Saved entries

########################################

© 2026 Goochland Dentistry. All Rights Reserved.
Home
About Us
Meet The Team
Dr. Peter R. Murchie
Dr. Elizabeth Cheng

########################################

Exercise details:
Provide all the records again, word for word.

Exercise response:
© 2026 Goochland Dentistry. All Rights Reserved.
Home
About Us
Meet The Team
Dr. Peter R. Murchie
Dr. Elizabeth Cheng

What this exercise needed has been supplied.